My Wondering Eyes

In 1822 C. C. Moore wrote a story poem that caught the imagination of both young and old. His “Visit from Saint Nicholas” is a Christmas classic. The appearance of a miniature sleigh and eight tiny reindeer were indeed a wonder to his eyes. As I look back on my life, my eyes have also beheld many wondrous things. List below and in the following issues are a few of the objects “my wondering eyes” have been fortunate to see.

The New York Worlds Fair in 1939 was the most exciting event in my young life. Just seeing the 700 foot tall Trylon and the 200 foot diameter Perisphere was enough, but once inside I was able to view from a moving walkway high above the floor level a model of an American city that would be built in my lifetime. It had elevated sidewalks connecting tall skyscrapers. There were small model cars racing down multi-lane highways erected high in the sky with airplanes circling above. For a young country boy who had just experienced the Great Depression this new utopian world of steel and concrete seemed like a dream. The dream was interrupted two years later with the bombing of Pearl Harbor and the death and destruction which followed.


The ball point pen caught my attention in the early 40s. After years of dipping a steel pen into the glass ink well on my school desk, here was a revolutionary method of applying ink to writing paper. My eyes saw the first ball point pen containing four colors (blue, black, red and green) and each colored ball point could be slid into end of the pen. I was allowed to buy it and was in “Pig Heaven” unable to stop drawing colored designs. For those who remember the first “Bic” pens of the late 1950s will have memories of shirt pockets stained with the running ink. This problem was quickly solved with the retractable ball point.

The wonder in 1947 was the viewing of President Harry Truman inauguration. My family went to the neighbor’s house to see our first black and white television broadcast on a tiny screen.
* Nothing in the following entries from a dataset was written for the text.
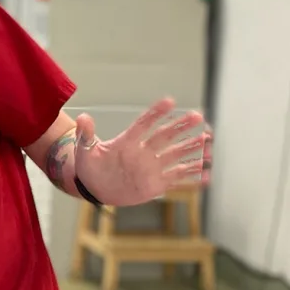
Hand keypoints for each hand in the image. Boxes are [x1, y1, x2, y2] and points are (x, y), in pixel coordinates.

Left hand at [73, 98, 211, 206]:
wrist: (95, 187)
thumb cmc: (89, 166)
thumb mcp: (84, 151)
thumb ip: (85, 135)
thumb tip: (82, 117)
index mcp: (127, 142)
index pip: (144, 124)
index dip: (156, 113)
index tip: (170, 101)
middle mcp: (143, 152)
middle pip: (165, 137)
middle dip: (181, 126)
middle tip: (198, 116)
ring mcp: (152, 168)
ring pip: (175, 156)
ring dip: (191, 149)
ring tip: (207, 140)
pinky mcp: (157, 184)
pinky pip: (177, 179)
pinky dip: (192, 178)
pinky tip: (207, 174)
The screen may have been small, but the picture was a marvel created by modern technology. It was many years later that wrestling on television was replaced by CNN which brought news from around the world into our living room in living color.

I can not pinpoint the exact date, but it was sometime in the late 1960s and during the hippy era that saw my first Lava Lamp. I was mesmerized by the rising and fall globs of wax in the colored liquid. “How do they do that?’ was my first reaction. Now 40 years later you may still purchase a Lava Lamp in most novelty stores. However, no one has yet been able to explain to my satisfaction what makes the lava lamp work.

It was in the early 1970s that I saw my first touch-tone telephone. It was a far cry from my parent’s wall mounted wooden box with a bell-shaped receiver on the end of a black cord. There was a crank on the box which rang a bell to call the operator. Our house was connected to a party line and I must confess that it was a great temptation not to pick up the receiver and listen to our neighbor’s conversations. Then later the stand-up phone came along with a rotary dial. This telephone was soon replaced by one which had the mouth piece and receiver combined in one easily pick-up handle. I don’t have to tell you how the telephone has changed from the early days. No longer are we connected by copper wire, but are free to roam the world and still be connected to our friends and family. All this came about with the idea of Dick Tracy’s wrist phone and the Maxwell Smart’s need to contact CONTROL on his shoe phone.